[Article]
The Real US
Syria Scandal: Supporting Sectarian War
Senior Obama
administration officials were aware from 2012 that a
war to overthrow Assad would inevitably become a
sectarian bloodbath
By
Gareth Porter
September
01, 2016 "Information
Clearing House"
- "MEE"
- The
main criticism of US policy in Syria has long been
that President Barack Obama should have used US
military force or more aggressive arms aid to
strengthen the armed opposition to Assad. The easy
answer is that the whole idea that there was a
viable non-extremist force to be strengthened is a
myth – albeit one that certain political figures in
London and Washington refuse to give up.
But the
question that should have been debated is why the
Obama administration acquiesced to its allies
funding and supplying a group of unsavoury sectarian
armed groups to overthrow the Assad regime.
That US
acquiescence is largely responsible for a horrible
bloodletting that has now killed as many as 400,000
Syrians. Worse yet, there is still no way to end the
war without the serious threat of sectarian
retribution against the losers.

Data records:
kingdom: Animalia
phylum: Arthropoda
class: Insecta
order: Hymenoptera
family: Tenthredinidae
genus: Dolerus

[Work to do]
Explain how the Syria article answers the criticism that Obama should have used military force or more aggressive arms aid to strengthen the armed opposition to Assad. These records were drawn from a separate source and are unrelated to the Syria article.

[Result]
The article calls the answer easy: the idea that a viable non-extremist force existed to be strengthened is a myth. It adds that certain political figures in London and Washington refuse to give up that myth.